======== Фрагмент документа

Прошло около двух десятков спектаклей (вместе с гастрольными), а пресса молчала. Устных отзывов, приятельских похвал и неприятельских пересудов было много, а печатной строки – ни одной. Мы понимали (и нам подсказывали), что там, в инстанциях формируется мнение, что лишь бы кому его высказать не доверят, а уж тем более не пустят дело на самотек.
А далее пресса занялась государственными делами – умер Брежнев и сменилась власть. Наш «бармен Роберт» стал зятем генсека. Название «Смотрите, кто пришел!» приобрело двусмысленное звучание, тем более что либеральная интеллигенция без конца муссировала эту тему: кто же, кто? Одни говорили: преемник «железного Феликса», другие – нет, скрытый либерал. Дома ходит в джинсах, любит джаз и абстрактную живопись. Опять же дочь служит в музыкальном издательстве. Уповали на лучшее, ждали перемен.
Я был далек от этих московских тревог – и душевно и физически – сидел себе и потихоньку в Комарово и работал. Из Москвы пришло известие, что оживилась работа над спектаклем в театре на Малой Бронной. Утром 29 ноября я снова был в Москве, но уже проездом – отправлялся на очередной семинар драматургов в Рузу, уже в роли одного из руководителей. О дальнейших событиях со всей достоверностью расскажут мои письма жене.
Галине Букаловой
3 декабря 1982 г., Руза
…В день приезда в Москву я позвонил из автомата в театр Маяковского и выслушал очень бурные поздравления по поводу последних спектаклей (24-го и 28-го) Зал, сказал мне завлит Дубровский, наэлектризован, кажется – вот вспыхнет молния. Актеры – в необъяснимом ударе. Крики «браво» в середине действия, овация в конце. А. Володин в слезах: вот настоящее продолжение русской драматургии! И т. д. и т. п. «Наш театр стал эпицентром театральной Москвы».

================
======== Исходные данные

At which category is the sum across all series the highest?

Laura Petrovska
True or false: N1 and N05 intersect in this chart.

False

================
======== Исходные данные

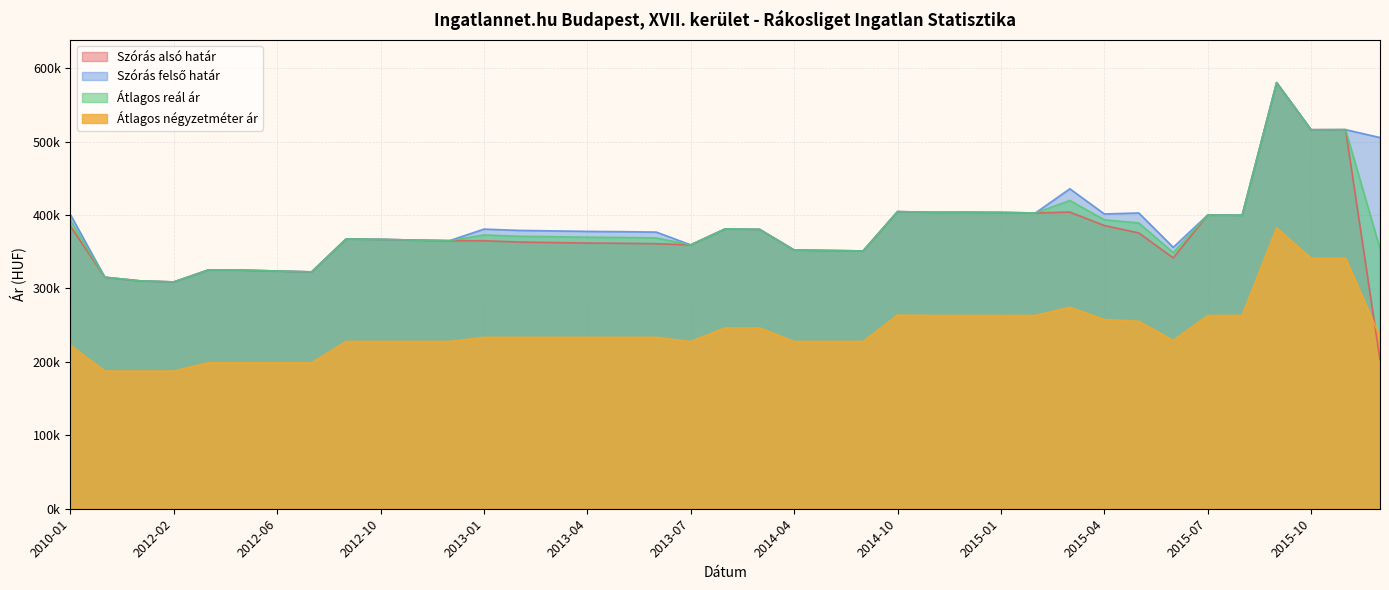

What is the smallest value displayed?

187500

================

→ Задание
Допишите следующую часть воспоминаний о постановке «Смотрите, кто пришел!», начав сразу после последнего приведенного предложения.

→ Ответ на задание
С этим я и отправился в Рузу. На следующий день получаю телеграмму: срочно приехать в театр! Приехал. Все в панике, поникшие, бледные. Спектакль закрыли. (Но не до конца – нет!) Оказывается, примерно в момент нашего разговора с завлитом министр Петр Нилыч Демичев разыскивал по всей Москве Гончарова (в театре был выходной день) и наконец, выволок его с заседания кафедры в ГИТИСе. «Вы меня очень подвели, уважаемый Андрей Александрович. Как получилось, что в вашем театре идет спектакль, где утверждается, будто бы в нашей стране победили жулики и барыги?» Тот быстро отмежевался: «У меня было особое мнение». «Так вот, спектакль, назначенный на 4-е, я отменяю. Извольте к 15-му подготовить спектакль в новой редакции. Я приеду его принимать». На дыбы, естественно, были подняты редакционно-репертуарные коллегии обоих министерств и московский главк. Зашатались кресла: идеологически неточный спектакль! Борю ставили на ковер: меняйте финал, меняйте актеров. «Финал не могу изменить без автора, – ответил Боря, – актеров менять не буду. – Так что делать? – Поставлю другую пьесу, о том, о чем вы говорите. – Э-э, нет, нам нужен этот спектакль, но в ином виде! Вызывайте автора, работайте, нужно быстро доложить».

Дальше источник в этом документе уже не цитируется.